Graduate Profile: Juan-Pablo Gevaudan, B.S.
Name: Juan Pablo Gevaudan
Hometown: San Cristobal, Venezuela
Advisor: Dr. Maria Juenger
Area of research: Alternative supplementary cementitious materials
How does it feel to be graduating?
Graduation is a bittersweet feeling as I look to what I have done in my four years as an undergraduate at UT, and to what I will do in graduate school. I am reminiscent of the experiences that I have had in my undergraduate career. These experiences range from being a part of the Engineers for a Sustainable World’s leadership to even walking my first-year commute from my residence hall to the engineering area. Yet, I am excited about the future as I will meet new people, work on great materials research, and learn many new ideas.
Looking back, what influences had the greatest impact during your time at UT Austin?
Many factors and people have shaped my life throughout my years in UT Austin. Starting with the excellent faculty that inspired me during my Civil Engineering degree and Architecture minor. Their own success and stories always encouraged me to achieve greater things and persevere. Secondly, research has shaped my life-vision and ideas to be more refined and focused on how I would like to contribute to academia, the realm of ideas. My career goals have been refined from wanting to be an environmental engineer to now wanting to investigate materials’ ability to remove pollutants from the environment. This research aims to shaping our urban architecture and provide for a more resilient natural environment. Finally, my colleagues during these undergraduate years have pushed me to defy limits, break boundaries, and always strive to do my best. I would not be in the position that I am now without any of them.
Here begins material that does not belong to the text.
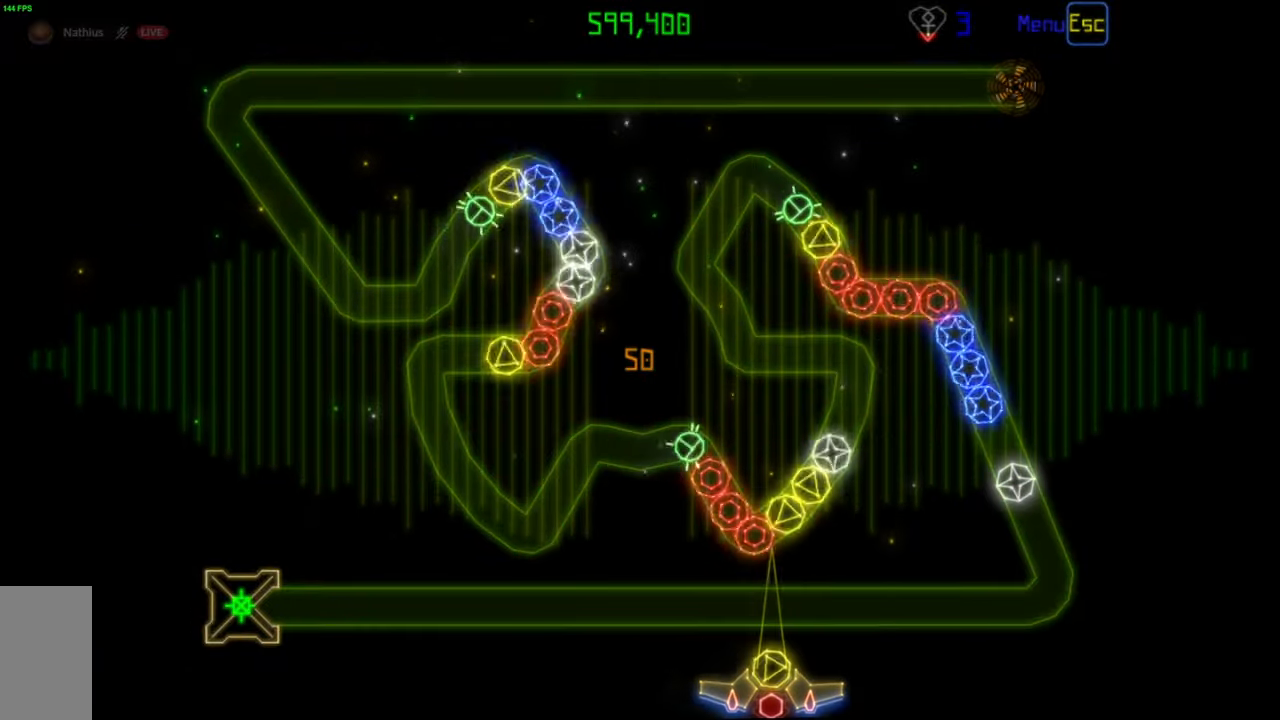
{"keys": [], "mouse": [], "events": [[183, "mouse_right", "down"], [267, "mouse_left", "down"], [267, "mouse_right", "up"], [383, "mouse_left", "up"]]}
What projects did you work on while you were here?
I have had the great opportunity to work as an undergraduate research assistant on a project sponsored by the Texas Department of Transportation — TX 0-6717. During this project I have learnt many analytical techniques to identify and assess alternative supplementary cementitious materials that can be used to make more durable concrete. Moreover, working on Dr. Juenger’s research team, with my graduate student mentor Saamiya Seraj, has been an invaluable experience. The leadership, guidance, and attention that I have gotten has truly impacted my research goals and has made me look forward to performing quality research in graduate school. Not only have I learnt how to operate complex machinery like the calorimeter and X-ray diffraction, I have also learnt simple things like leaving your work area cleaner than what you found it. All in all, I feel that I have grown tremendously from these experiences, as an individual, as a researcher, and as member of a research team.
What are your plans after graduation?
After graduation, I plan to travel in the summer and spend time with family. In August, I will begin my adventure to receive a Ph.D. in Architectural Engineering at the University of Colorado at Boulder in August. Once there, I will be researching sustainable materials, in specific permeable concrete. My research will focus on the durability, pollutant removal, and watershed implementation of this sustainable concrete. It is my hope that with this research the world will be a little bit closer to having a more sustainable and resilient urban-natural fabric.